The weather is gorgeous, bright and clear, with just enough nip to get us up the hills. The trees, lit from behind in the afternoon light, are flaming torches of scarlet, tangerine, and saffron glowing against a lush curtain of feathery evergreens. The brilliant colors reflect in the ponds gouged out by glaciers, accenting the band of reeds. Skeletal trees stand like sculptures rising from the depths. A fat porcupine waddles across our path; a lazy heron struts through the shallows. Stashing our bikes on the bank, we rock hop out to stand amidst the crystal waters.

I have never enjoyed bike riding so much. It is like having both the pristine wilderness and alpine vistas of backpacking, but the gentle grades of a rail trail. We couldn’t pass by Jordan Pond House without tasting its famous popovers. Sitting at a sunny dining table on the lawn, we are served tea and a basket of warm popovers. As we butter our crispy-shelled baked goods and slather the moist, chewy inside with strawberry jam, we gaze out over Jordan Pond. Behind it two round mountains called the “Bubbles” rise from the flaming forest.

Along the carriage roads are great side trails to hike. In the afternoon we decide to try the Triad, a short, steep climb through the forest and over a bald granite dome to the summit. There, we rest on the sun-warmed rock and squint at the glittering ponds and ocean.

On our second day we head to the visitor’s center to see a rather old-fashioned documentary about the park in which a husky-voiced man exclaims over Acadia’s “precious, private pockets of peace.” We spend the rest of the day driving the park’s one-way loop road along the coast, stopping at Sand Beach and sea cliffs to take pictures. Farther around Mount Desert Island, we stop at Thunder Hole and stroll down a little path on the sea rocks to where the waves gurgle into the stone cavities, are sucked out, and spewed up in puffs of spray.

Outside of Northeast Harbor, we climb a series of stacked terraces along a pine-forested cliff to the quaint Thuya Gardens that overlook the bay. Down below, we enjoy a picnic of caper and eggplant-stuffed peppers with cheese and crackers on the rocks. In the harbor, sailboats and fishing vessels bob.

One day we head up and off Mount Desert Island to go 45 miles east and back down around the Schoodic Peninsula to Schoodic Point. Although part of Acadia National Park, it is its own secluded spit of land and not nearly as visited. With no bike trails, we cycle on the road that is one way and has little traffic. The views are gorgeous from the highway winding along the edge of the sea. We stop to walk out on the shoals, jutting into the water. Waves crash on the smooth stones and clink and clatter in the surf. We pick up the sea-polished stones and stow them in our pockets.
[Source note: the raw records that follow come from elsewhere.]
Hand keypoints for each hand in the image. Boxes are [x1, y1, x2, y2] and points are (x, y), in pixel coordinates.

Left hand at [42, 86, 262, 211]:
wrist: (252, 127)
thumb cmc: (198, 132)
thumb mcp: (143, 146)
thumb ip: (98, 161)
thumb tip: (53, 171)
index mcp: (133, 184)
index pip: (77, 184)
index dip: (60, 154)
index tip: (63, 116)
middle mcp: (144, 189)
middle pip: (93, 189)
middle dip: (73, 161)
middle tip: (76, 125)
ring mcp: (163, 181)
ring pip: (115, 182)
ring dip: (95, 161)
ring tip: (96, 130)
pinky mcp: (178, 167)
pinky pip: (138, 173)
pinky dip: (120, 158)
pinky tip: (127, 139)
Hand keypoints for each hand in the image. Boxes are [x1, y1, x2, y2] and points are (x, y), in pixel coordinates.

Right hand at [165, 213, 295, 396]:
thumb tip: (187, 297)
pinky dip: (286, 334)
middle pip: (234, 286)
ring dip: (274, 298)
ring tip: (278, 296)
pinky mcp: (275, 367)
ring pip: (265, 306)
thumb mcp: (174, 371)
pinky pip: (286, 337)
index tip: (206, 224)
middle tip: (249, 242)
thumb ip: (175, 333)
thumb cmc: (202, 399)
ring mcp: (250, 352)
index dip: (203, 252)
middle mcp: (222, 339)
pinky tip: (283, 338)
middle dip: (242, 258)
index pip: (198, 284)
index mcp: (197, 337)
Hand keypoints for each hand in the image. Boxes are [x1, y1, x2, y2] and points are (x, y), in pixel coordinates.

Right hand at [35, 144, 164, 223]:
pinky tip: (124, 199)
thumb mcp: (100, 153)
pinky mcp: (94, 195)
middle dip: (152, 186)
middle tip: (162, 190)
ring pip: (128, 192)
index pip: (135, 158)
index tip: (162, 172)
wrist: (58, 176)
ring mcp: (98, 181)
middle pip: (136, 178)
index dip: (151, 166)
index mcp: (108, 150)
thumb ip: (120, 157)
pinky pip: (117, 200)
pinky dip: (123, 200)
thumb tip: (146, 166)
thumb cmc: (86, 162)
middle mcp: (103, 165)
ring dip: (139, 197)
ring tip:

At Schoodic Point we sit on slabs of sun-warmed granite and picnic amongst the squawking gulls. We chuck an apple core to one who promptly swallows it whole. It stands there half-stunned, its crop swollen with the fruit, until we fear it may keel over.

The tide is out late this afternoon, so back on Mount Desert Island we pack a blueberry pie from famous Helen’s restaurant and walk out to Bar Island. At low tide the waters recede to expose a rocky sand bar to the island from downtown. We hike over the glistening rocks, our shoes crunching on the barnacles and seaweed. On Bar Island we climb a small hill to a vista hacked out of the foliage. The pie has come out of the pan and collapsed in a pile of blue mush.
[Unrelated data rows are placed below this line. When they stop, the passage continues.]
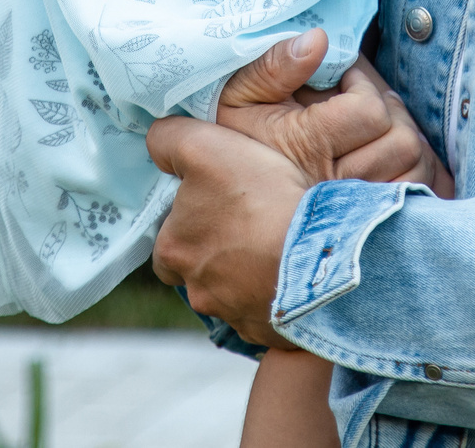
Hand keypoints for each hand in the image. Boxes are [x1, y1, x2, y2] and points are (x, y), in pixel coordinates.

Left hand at [148, 114, 314, 345]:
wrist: (319, 251)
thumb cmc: (258, 198)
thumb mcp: (204, 147)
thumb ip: (168, 140)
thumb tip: (155, 143)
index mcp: (173, 253)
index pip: (167, 241)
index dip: (189, 223)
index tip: (217, 206)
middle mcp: (199, 293)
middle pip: (200, 272)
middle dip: (218, 256)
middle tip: (249, 229)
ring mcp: (237, 317)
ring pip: (235, 295)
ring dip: (249, 277)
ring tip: (278, 249)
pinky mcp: (273, 333)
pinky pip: (269, 316)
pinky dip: (278, 299)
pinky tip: (296, 276)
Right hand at [217, 32, 454, 194]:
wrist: (223, 209)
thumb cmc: (232, 142)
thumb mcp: (237, 97)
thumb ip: (272, 67)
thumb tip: (317, 40)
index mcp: (307, 145)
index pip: (369, 112)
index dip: (363, 84)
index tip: (347, 77)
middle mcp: (335, 185)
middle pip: (402, 142)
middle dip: (392, 111)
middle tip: (370, 100)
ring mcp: (353, 212)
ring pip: (415, 169)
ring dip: (406, 140)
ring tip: (381, 127)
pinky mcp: (367, 228)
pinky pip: (415, 199)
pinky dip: (416, 174)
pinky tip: (392, 160)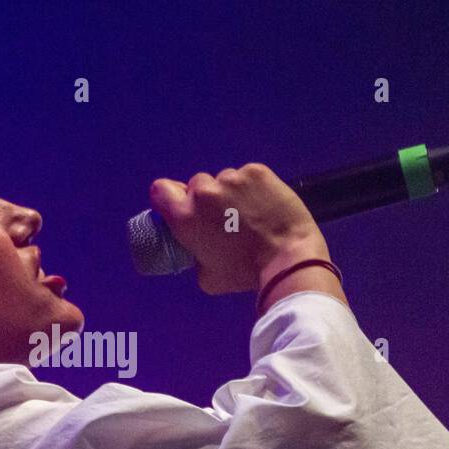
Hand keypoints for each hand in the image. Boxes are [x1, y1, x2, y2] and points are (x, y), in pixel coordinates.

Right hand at [148, 164, 341, 305]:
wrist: (288, 259)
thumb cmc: (245, 273)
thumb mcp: (206, 276)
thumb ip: (194, 254)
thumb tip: (198, 246)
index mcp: (185, 217)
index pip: (160, 189)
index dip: (171, 197)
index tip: (183, 205)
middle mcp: (204, 192)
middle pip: (198, 185)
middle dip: (208, 199)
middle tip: (226, 218)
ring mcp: (232, 178)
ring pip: (225, 180)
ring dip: (232, 192)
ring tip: (251, 213)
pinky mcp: (256, 172)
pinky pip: (248, 176)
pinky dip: (254, 187)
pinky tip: (265, 204)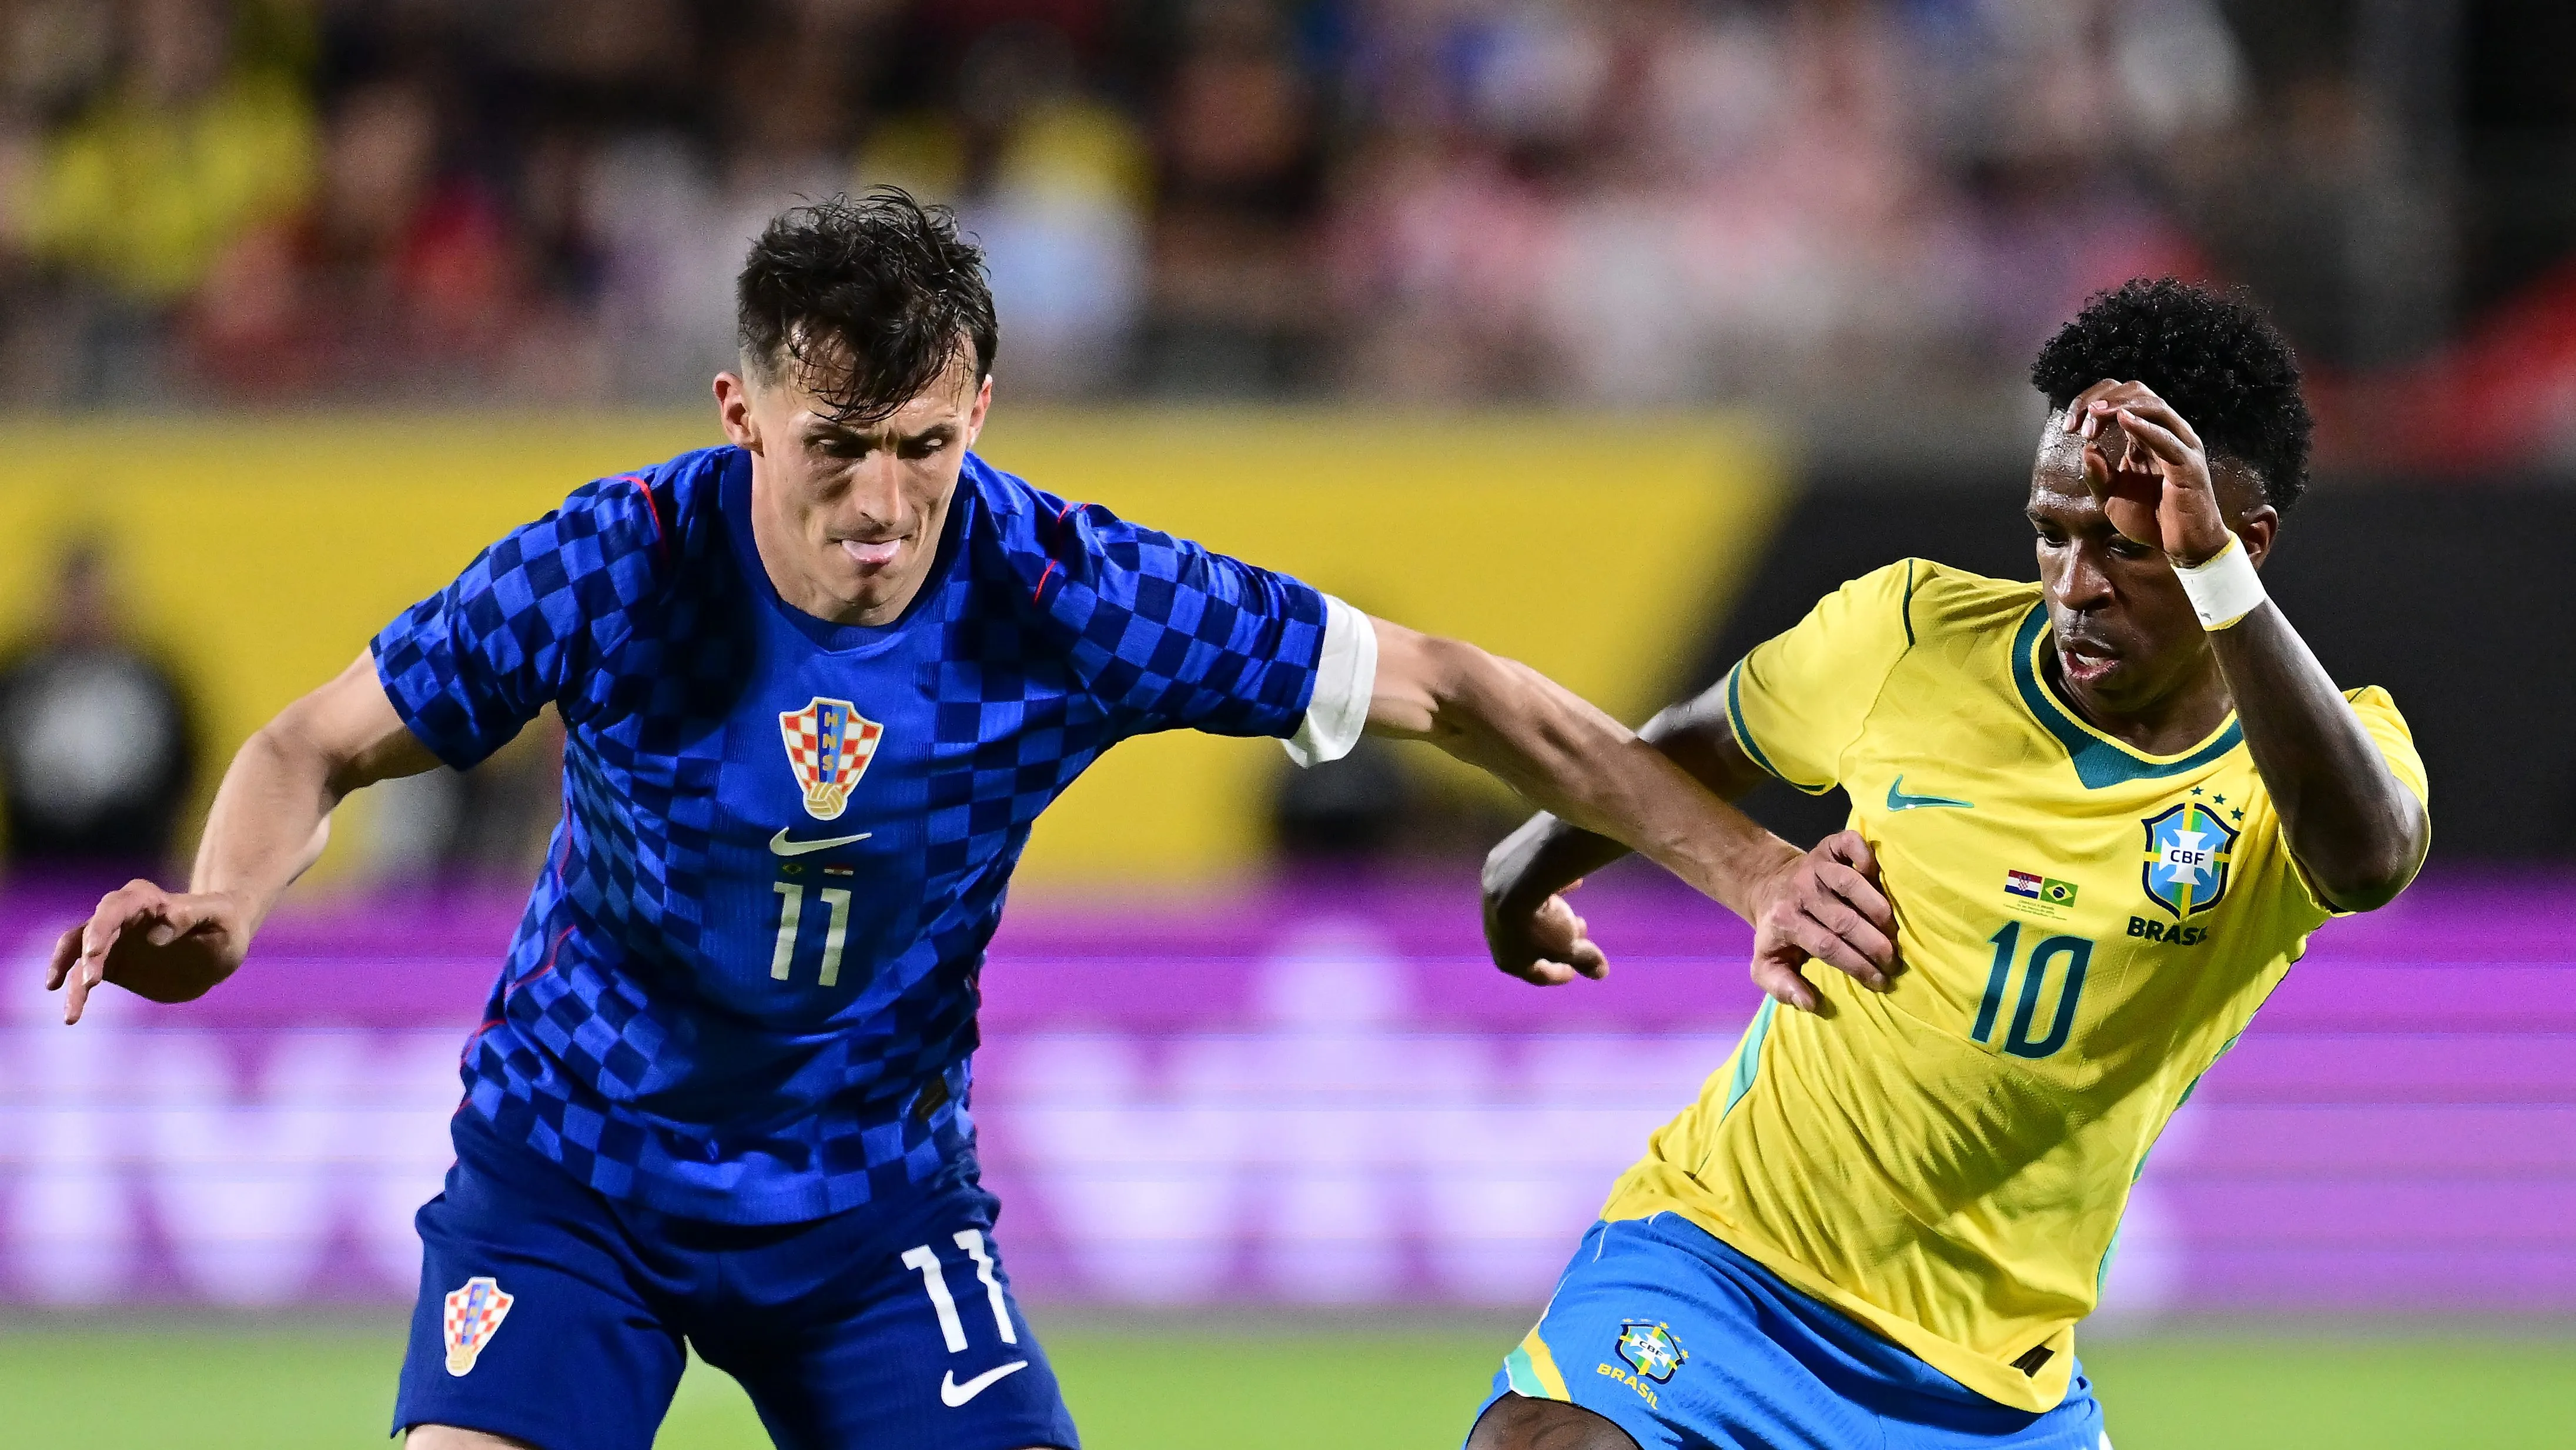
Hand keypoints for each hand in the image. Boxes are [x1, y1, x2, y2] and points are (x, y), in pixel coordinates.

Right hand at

We couldn’t leave Acadia without seeing the sun rise on North America from the summit of Mount Cadillac. On our last morning, the alarm wakes us at 5:45. We shove our duffel bags into the car and grab the muffins our B&B hosts set out. The sky is already bathed in a curtain of pink haze and Mom shoots up the mountain, the car lurching on the curves.

We run over the granite dome to stand on its brow just as a pool of sun ripples on the horizon. It is flaming orange, shimmering in waves of heat. It began to take the shape of a globe. A band of tangerine and watermelon sky stretches across the horizon, and before long the rocks are shining in honey light. The sun has risen on Acadia.